Yeah, the whole thing surprised me. MMM makes enough blog income that the risk is a non-issue for him. For the rest of us, it seems highly risky. If you do a margin loan and borrow 30% (the limit is 50%) and the market drops 50% would you be able to sleep at night? Knowing that the market dropping a little more would result in me automatically selling at the bottom would terrify me. If everything goes well, it's fantastic. Borrowing at 1% interest is a great deal. Yes, things have to get really bad for it to not work out. But, if things DO get that bad, it's a HORRIBLE time to sell.
In the case of MMM, buying this particular home seems like a great deal. If his "friend" can't get a mortgage, he can probably sell for a profit.
Here is some math for this scenario:
Initial Value of Stock: $1,000,000
Borrow (30% of initial value): $300,000
Allowed to borrow: $500,000
After the market drops:
Value of Stock: $500,000
Borrowed: $300,000
Allowed to borrow: $250,000
Need to sell: $50,000 of stock at market bottom
The $50,000 is stock that had been valued at $100,000 pre-drop when the decision was made to borrow on margin. Being forced to sell in this case results in a $50,000 loss.
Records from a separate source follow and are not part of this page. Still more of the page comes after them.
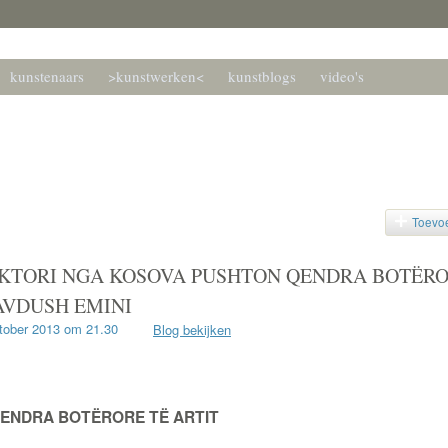
kunstenaars
>kunstwerken<
kunstblogs
video's
kunstenaars forum
 hnkf.nl
Toevo
IKTORI NGA KOSOVA PUSHTON QENDRA BOTËR
AVDUSH EMINI
tober 2013 om 21.30
Blog bekijken
QENDRA BOTËRORE TË ARTIT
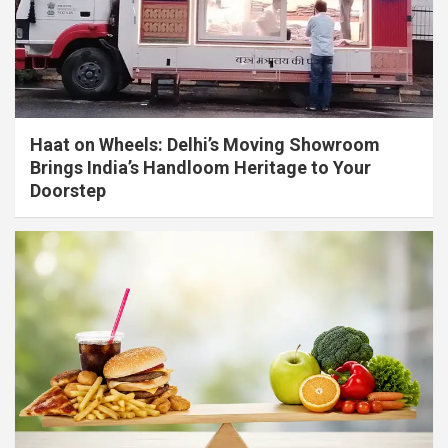
Haat on Wheels: Delhi’s Moving Showroom
Brings India’s Handloom Heritage to Your
Doorstep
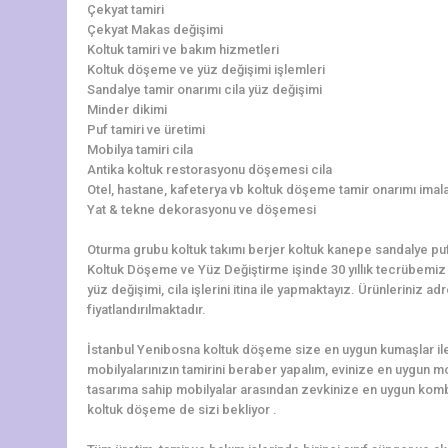
Çekyat tamiri
Çekyat Makas değişimi
Koltuk tamiri ve bakım hizmetleri
Koltuk döşeme ve yüz değişimi işlemleri
Sandalye tamir onarımı cila yüz değişimi
Minder dikimi
Puf tamiri ve üretimi
Mobilya tamiri cila
Antika koltuk restorasyonu döşemesi cila
Otel, hastane, kafeterya vb koltuk döşeme tamir onarımı imala
Yat & tekne dekorasyonu ve döşemesi
Oturma grubu koltuk takımı berjer koltuk kanepe sandalye pu
Koltuk Döşeme ve Yüz Değiştirme işinde 30 yıllık tecrübemiz il
yüz değişimi, cila işlerini itina ile yapmaktayız. Ürünlerini
fiyatlandırılmaktadır.
İstanbul Yenibosna koltuk döşeme size en uygun kumaşlar ile
mobilyalarınızın tamirini beraber yapalım, evinize en uygun 
tasarıma sahip mobilyalar arasından zevkinize en uygun kom
koltuk döşeme de sizi bekliyor .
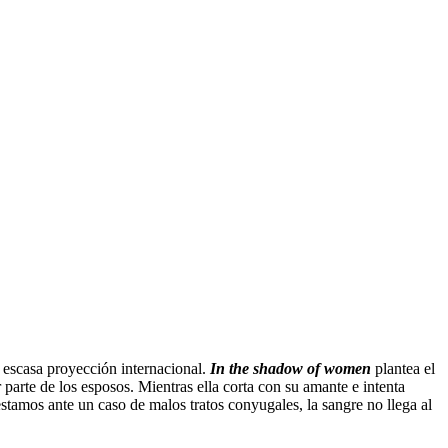
o escasa proyección internacional.
In the shadow of women
plantea el
 parte de los esposos. Mientras ella corta con su amante e intenta
stamos ante un caso de malos tratos conyugales, la sangre no llega al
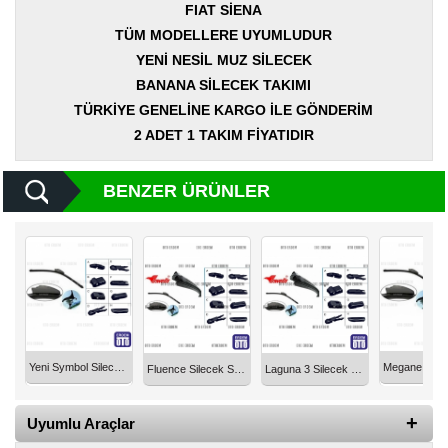
Yedek
FIAT SİENA
Parça
TÜM MODELLERE UYUMLUDUR
YENİ NESİL MUZ SİLECEK
TOGG
Yedek
BANANA SİLECEK TAKIMI
Parça
TÜRKİYE GENELİNE KARGO İLE GÖNDERİM
2 ADET 1 TAKIM FİYATIDIR
Oto
Yedek
Parça
BENZER ÜRÜNLER
Silecek
Standı
Ampül
Çeşitleri
Dacia
Yedekleri
Yeni Symbol Silecek Süpürgesi Takım UPY4560
Fluence Silecek Süpürgesi Takım UPY4060
Laguna 3 Silecek Süpürgesi Takım UPY4065
Aksesuar
Uyumlu Araçlar
Sanroof
Parçaları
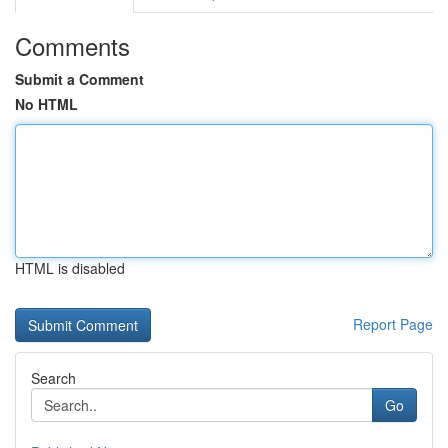
Comments
Submit a Comment
No HTML
HTML is disabled
Report Page
Search
Go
Because of the above, I would say you want to limit this technique to real estate deals you can get because you're able to move quickly, or you're able to purchase something does not qualify for conventional financing. You should also limit this technique to cases where the real estate deal is priced at least ($50,000/$300,000) = 17% below market value due to just the financing. eg.: If the house doesn't qualify for typical financing because it's missing a kitchen, and a kitchen costs $25,000 in your area, you'll want the house to sell for at least:
$300,000 (your purchase price)+$25,000 (cost of kitchen)+$50,000 (possible cost of financing should SHTF)+1%*300,000 (if it's going to take a year to flip, adjust accordingly)
to make sure you're covered in the case of a market meltdown.